As I listened to the stories people shared at the memorial, I heart so many more stories of how my Uncle Dick would make people laugh, offer them a beer, and just talk, for hours. He helped people get jobs where he worked at Albertsons. He never seemed to make a big deal of mistakes – even when the young man who would one day be his future son in law crashed into his beloved 53! He clearly cared more about people than things – an attitude that I heard that in every story, and saw in every picture.
One of the things everyone agreed upon was that his most-used phrase was “YOU are my favorite!” Some heard it every day. Some probably heard it once and never knew he called everyone that. But it was clear that he wanted the people in his life to know that they MEANT something to him, whether they were related or not, whether they were old or young, whether they worked for him or not. I even remember him saying that to me once – looking me straight in the eyes – when we visited in the summer. I am sure it made me beam when I was little.
It makes me think of how God sees us. We have the most difficult time understanding how God can care for, much less pay attention to every single person on the planet, and so its all too easy for us to maybe brush him off or acknowledge his existence, but never really accept the fact that God says the same to us: YOU ARE MY FAVORITE.

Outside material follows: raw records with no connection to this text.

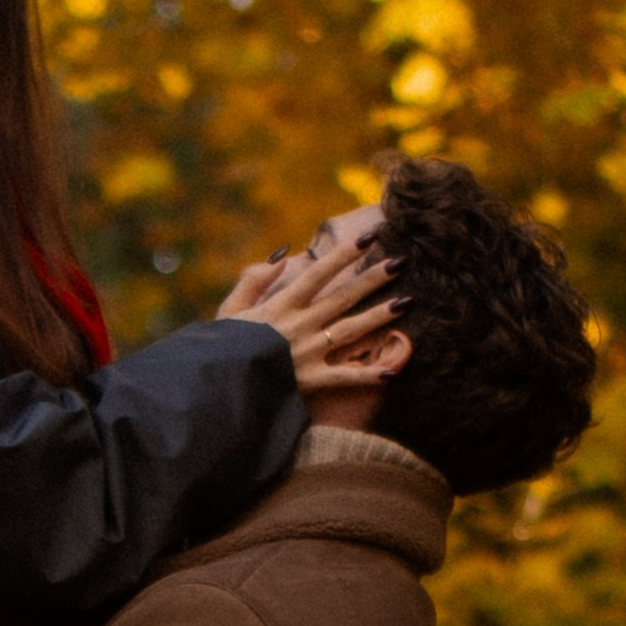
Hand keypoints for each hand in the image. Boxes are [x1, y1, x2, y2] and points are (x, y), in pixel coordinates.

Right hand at [219, 207, 405, 398]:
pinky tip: (394, 369)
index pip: (319, 274)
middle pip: (343, 297)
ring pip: (351, 330)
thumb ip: (254, 280)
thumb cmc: (221, 349)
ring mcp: (308, 354)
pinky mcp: (310, 381)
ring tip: (407, 301)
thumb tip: (283, 255)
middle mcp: (299, 326)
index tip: (370, 237)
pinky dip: (369, 375)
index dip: (345, 254)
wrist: (218, 387)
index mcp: (281, 306)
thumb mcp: (230, 309)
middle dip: (373, 278)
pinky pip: (345, 377)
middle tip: (401, 261)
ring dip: (380, 315)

We satisfy ourselves with global or communal “God loves us” but clearly keep our hearts in check, for fear that if we really believe what God is saying is true, it will undo us, and we aren’t sure we can handle the deep love He longs to show.
What would happen if you took that chance? If you stood or sat still for just a moment, and let the God who created you look you in the eye and say “I LOVE YOU“. No ifs, and, or buts about it.
We are often afraid we are not enough, it’s too late, He wouln’t want us, there are too many other big things in the world for Him to worry about. But He’s God. Don’t you think he knows how to pay attention to all that? Stop using “other people being worse off” as an excuse to avoid letting Him love you. Of course there are worse things in the world. You letting God love you won’t stop wars and genocide and murder and all the horrible things we all mourn about. But it will change how you see yourself. It will change your ability to love. It will give you the strength you need to stop wars right there in your family, in your workplace, in your relationships.
Jeremiah 31:3 tells us that God has loved you with an everlasting love, that he draws you with kindness that you have never known. Jesus is the living, flesh and blood proof of this truth. If you have never actually READ of this love, I challenge you to do just that. Set aside your biases and maybe all the ways faith has been misrepresented to you, and look at Jesus. In him, God has loved us more than we will ever know.
Set aside fear. He’s ready for you to hear how much of a favorite you really are!
Wow, so powerful words of truth! May all know THE love that God has for each one of us!